I start with the design documentation. In particular, the specification - that tells the intent of the thing being looked at.
If possible, I then look at design notes and documentation to get a general flavour of how it has been done, the thought process, the style and nature of the people concerned.
If possible I then talk to the people who worked on it - what does it do? How? Why? Where are the bodies buried?
There's a tendency amongst developers to leap into code: "Let me show you this code". This is fine for them but tends to hijack my needs - which is to understand the high level which gives context to the low level stuff.
It uses vast amounts of brain power to look at little bits of code, out of complete context, and understand anything meaningful.

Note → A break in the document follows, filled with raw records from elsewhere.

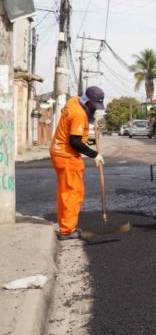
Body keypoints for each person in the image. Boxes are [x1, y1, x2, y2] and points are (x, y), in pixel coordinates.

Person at [50, 86, 106, 240]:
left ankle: (65, 225)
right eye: (93, 105)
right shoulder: (79, 114)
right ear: (86, 101)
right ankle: (67, 230)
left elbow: (76, 126)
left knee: (65, 191)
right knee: (73, 192)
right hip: (67, 155)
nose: (94, 108)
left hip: (58, 151)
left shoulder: (73, 101)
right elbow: (74, 141)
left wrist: (92, 121)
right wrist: (94, 154)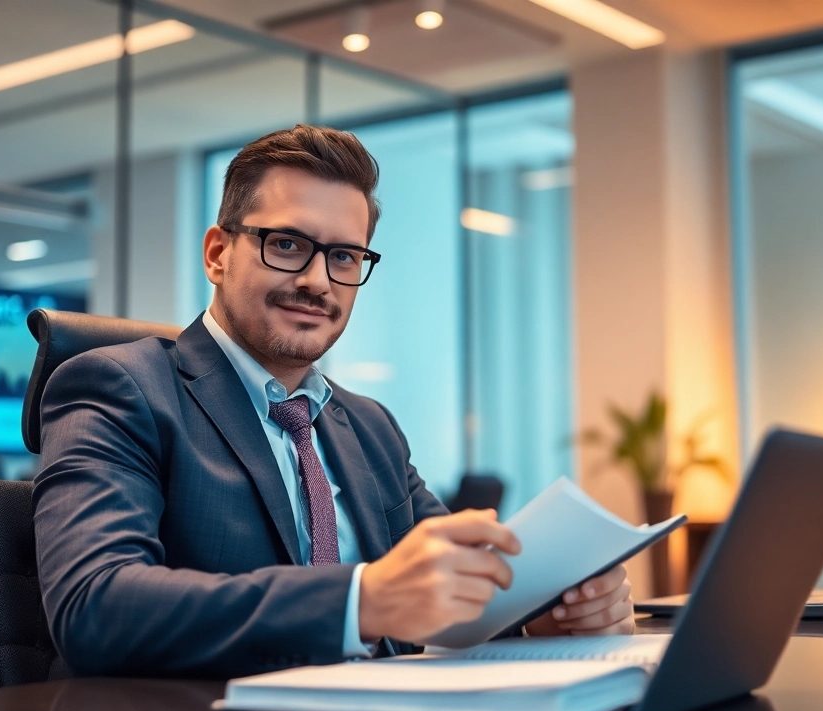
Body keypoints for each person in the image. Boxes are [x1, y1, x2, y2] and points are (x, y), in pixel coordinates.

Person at [34, 124, 634, 679]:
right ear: (218, 254)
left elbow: (449, 587)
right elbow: (95, 604)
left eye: (344, 257)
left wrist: (541, 613)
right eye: (288, 244)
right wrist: (360, 600)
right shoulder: (117, 387)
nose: (318, 281)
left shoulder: (370, 427)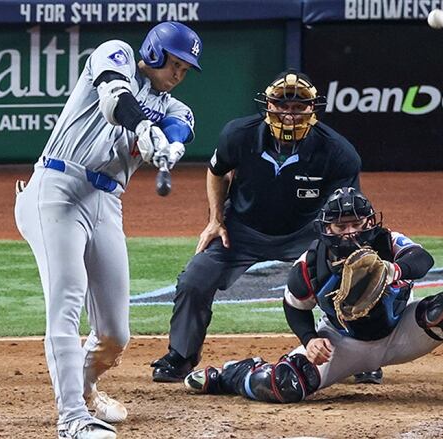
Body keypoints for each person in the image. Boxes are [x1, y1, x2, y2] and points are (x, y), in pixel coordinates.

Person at [183, 187, 443, 406]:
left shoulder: (388, 241)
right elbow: (294, 305)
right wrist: (309, 339)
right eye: (341, 224)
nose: (350, 231)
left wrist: (395, 270)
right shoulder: (310, 262)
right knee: (283, 385)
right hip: (342, 345)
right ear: (327, 226)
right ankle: (231, 373)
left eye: (357, 223)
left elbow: (423, 258)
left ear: (370, 222)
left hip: (402, 333)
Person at [14, 22, 202, 439]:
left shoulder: (173, 106)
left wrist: (167, 147)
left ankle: (84, 390)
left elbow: (180, 127)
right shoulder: (114, 53)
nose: (178, 73)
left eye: (186, 69)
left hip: (106, 203)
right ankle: (71, 419)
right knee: (66, 304)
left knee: (115, 332)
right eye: (175, 63)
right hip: (58, 190)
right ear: (153, 53)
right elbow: (115, 101)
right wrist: (141, 127)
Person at [150, 71, 364, 383]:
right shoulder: (239, 134)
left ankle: (360, 355)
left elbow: (348, 206)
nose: (289, 114)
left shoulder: (337, 151)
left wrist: (340, 248)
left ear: (312, 109)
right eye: (281, 105)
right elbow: (216, 171)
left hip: (307, 233)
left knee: (352, 276)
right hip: (242, 229)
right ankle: (181, 356)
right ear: (268, 106)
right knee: (195, 279)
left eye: (298, 106)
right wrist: (215, 221)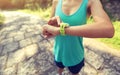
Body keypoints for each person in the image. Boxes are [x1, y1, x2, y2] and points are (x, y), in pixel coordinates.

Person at [42, 0, 114, 75]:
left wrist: (61, 30)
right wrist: (48, 29)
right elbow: (49, 25)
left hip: (75, 54)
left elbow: (108, 29)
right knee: (59, 67)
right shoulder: (56, 1)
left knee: (75, 72)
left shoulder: (91, 1)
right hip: (58, 51)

So if possible, getting the developers to talk about the PRINCIPLE, structure, units, modules, whatever all leads to an appreciation of the task.
Only then is it worth trying to get into the code.
In the big scheme of things, looking at the code is like looking at a page full of 0's and 1's. There is meaning but it takes a long time to figure it out. Getting a flavour of where to look and which parts are meaningful helps narrow the search space.
All that said - when there is no doco, no people, and only code - then there is nothing for it but to look at the code.
In that case, I normally don't try and understand it by a slow deep reading, I do a quick pass, skim reading over everything. Sometimes this is just open files and sit with pressing the page-down key. You can get an amazing appreciation of a big picture just by doing this. (And in some cases I even string-dump executable files and trawl those, looking for signatures and patterns. This has been amazingly fruitful over the last 20-odd years.)